Frau Präsidentin, Frau Staatsministerin, Kolleginnen und Kollegen! In der mir verbleibenden Redezeit und in den Redebeiträgen meiner Vorgänger spiegelt sich das Verhältnis zwischen dem Umweltschutz und dem Verbraucherschutz in diesem Ministerium. Herr Kollege Dr. Hünnerkopf lobt die Verbraucherverbände, lehnt aber gleichzeitig in unserem Ausschuss alle Anträge ab, die zugunsten dieser Verbraucherverbände gestellt worden sind.

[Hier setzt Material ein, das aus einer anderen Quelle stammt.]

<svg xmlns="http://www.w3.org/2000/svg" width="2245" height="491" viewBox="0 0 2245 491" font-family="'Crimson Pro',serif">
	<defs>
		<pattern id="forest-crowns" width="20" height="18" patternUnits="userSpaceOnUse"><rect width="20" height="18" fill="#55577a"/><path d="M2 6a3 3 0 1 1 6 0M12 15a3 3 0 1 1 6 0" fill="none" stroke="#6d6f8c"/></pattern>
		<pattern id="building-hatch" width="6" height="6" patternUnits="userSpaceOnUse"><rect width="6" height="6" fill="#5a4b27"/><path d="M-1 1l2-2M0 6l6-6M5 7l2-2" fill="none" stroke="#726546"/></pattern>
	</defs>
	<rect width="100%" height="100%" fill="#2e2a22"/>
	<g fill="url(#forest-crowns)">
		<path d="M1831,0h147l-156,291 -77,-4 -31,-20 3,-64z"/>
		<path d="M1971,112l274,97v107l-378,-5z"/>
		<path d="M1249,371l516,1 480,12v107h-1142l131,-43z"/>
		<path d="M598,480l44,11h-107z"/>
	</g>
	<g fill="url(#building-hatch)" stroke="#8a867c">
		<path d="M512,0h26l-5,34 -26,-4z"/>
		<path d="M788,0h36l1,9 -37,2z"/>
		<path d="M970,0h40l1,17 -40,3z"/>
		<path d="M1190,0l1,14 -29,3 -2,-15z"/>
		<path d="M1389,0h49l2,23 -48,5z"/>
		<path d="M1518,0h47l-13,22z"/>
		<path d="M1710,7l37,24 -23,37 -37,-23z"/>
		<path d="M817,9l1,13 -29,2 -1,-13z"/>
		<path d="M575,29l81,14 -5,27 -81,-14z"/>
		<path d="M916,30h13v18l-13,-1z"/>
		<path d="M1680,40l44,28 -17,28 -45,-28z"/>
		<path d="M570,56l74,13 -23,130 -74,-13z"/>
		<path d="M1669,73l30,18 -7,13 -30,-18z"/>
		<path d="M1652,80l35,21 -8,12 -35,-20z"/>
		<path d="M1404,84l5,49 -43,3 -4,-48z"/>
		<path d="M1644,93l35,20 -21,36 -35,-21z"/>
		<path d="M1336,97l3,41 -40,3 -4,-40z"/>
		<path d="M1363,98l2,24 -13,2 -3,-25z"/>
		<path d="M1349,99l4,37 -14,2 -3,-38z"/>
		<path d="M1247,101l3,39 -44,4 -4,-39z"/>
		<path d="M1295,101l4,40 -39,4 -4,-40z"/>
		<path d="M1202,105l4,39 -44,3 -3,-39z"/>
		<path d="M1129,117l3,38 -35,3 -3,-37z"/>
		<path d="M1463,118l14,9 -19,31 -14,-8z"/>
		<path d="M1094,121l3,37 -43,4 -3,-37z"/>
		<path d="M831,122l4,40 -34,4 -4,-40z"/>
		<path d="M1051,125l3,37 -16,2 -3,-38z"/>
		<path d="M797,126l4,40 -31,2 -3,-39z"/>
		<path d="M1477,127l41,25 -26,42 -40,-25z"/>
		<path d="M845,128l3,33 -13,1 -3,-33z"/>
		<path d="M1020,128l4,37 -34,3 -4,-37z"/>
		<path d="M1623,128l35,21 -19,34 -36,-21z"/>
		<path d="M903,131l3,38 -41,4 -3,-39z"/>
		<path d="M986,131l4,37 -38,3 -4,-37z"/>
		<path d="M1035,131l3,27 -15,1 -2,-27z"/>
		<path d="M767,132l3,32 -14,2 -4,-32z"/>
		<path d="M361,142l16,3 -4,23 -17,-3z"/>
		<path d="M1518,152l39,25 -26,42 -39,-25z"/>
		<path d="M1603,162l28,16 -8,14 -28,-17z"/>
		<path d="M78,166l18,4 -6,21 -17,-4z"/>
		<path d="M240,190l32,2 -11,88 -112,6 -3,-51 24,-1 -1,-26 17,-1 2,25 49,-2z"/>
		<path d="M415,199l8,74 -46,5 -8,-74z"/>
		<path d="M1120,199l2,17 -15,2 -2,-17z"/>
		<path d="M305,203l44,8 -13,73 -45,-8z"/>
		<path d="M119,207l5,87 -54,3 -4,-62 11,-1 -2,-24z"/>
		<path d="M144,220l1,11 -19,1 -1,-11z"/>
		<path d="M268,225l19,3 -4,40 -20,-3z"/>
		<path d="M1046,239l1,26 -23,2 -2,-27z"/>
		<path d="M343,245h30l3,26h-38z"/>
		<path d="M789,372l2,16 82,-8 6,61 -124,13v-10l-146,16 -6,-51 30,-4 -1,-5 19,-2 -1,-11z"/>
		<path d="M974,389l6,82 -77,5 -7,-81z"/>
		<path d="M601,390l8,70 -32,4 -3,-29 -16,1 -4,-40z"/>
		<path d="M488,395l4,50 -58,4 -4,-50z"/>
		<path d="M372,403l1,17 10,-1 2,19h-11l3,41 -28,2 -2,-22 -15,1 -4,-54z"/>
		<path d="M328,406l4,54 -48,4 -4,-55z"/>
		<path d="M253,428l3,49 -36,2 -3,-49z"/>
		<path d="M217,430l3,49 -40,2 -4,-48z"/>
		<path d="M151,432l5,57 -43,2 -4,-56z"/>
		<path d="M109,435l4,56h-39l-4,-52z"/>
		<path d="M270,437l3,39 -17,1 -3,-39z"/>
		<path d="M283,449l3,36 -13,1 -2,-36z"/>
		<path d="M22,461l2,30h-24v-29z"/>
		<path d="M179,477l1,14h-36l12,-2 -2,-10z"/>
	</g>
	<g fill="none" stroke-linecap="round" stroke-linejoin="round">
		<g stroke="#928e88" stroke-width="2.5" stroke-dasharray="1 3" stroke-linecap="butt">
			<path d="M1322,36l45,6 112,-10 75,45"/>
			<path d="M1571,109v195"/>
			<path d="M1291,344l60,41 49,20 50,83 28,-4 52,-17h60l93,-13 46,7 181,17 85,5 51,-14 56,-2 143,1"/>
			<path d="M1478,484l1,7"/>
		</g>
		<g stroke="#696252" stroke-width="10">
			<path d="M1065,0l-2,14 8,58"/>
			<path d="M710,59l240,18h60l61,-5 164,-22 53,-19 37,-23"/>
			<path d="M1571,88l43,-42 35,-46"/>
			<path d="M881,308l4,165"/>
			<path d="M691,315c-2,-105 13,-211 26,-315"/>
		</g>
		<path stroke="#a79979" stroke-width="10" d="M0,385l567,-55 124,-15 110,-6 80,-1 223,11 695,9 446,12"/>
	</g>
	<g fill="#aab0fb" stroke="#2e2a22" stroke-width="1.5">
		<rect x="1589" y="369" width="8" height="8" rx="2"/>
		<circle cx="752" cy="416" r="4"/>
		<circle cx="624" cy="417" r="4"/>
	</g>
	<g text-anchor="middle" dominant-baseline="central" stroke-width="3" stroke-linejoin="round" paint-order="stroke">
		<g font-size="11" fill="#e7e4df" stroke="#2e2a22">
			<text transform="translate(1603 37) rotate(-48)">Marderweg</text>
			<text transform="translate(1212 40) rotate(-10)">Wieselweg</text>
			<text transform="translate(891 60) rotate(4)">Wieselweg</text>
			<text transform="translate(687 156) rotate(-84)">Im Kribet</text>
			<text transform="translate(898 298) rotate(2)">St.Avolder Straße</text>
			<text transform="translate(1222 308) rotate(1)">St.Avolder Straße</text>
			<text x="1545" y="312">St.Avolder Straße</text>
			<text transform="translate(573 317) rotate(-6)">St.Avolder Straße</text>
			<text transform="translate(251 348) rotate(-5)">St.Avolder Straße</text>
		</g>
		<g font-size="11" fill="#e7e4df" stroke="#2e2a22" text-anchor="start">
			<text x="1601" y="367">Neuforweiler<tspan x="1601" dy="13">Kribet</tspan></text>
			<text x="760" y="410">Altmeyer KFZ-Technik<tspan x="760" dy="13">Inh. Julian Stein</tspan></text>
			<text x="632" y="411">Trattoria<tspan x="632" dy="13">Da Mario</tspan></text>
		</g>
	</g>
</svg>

Die beiden Verbände arbeiten mit großem Idealismus und Engagement. Ihre Aufgaben werden immer vielfältiger. Wir haben noch gar nicht über das Thema Finanzen gesprochen, das in Zukunft in den Verbraucherzentralen ein Riesenthema sein wird. Ich nenne nur das Internet und die Cyber-Kriminalität. Normale Bürger bekommen Rechnungen von Anwälten und bezahlen diese Rechnungen aus Angst und Scham, weil sie nicht wissen, dass dies nur eine riesige Abzocke ist. Die Verbraucherarbeit ist für mich ein Gradmesser, mit dem man feststellen kann, wie die gut gemeinte Politik, wie Gesetze und Verordnungen, die wir in Bayern erlassen, umgesetzt werden. Wenn das so einfach wäre, würden wir diese Einrichtungen nicht brauchen.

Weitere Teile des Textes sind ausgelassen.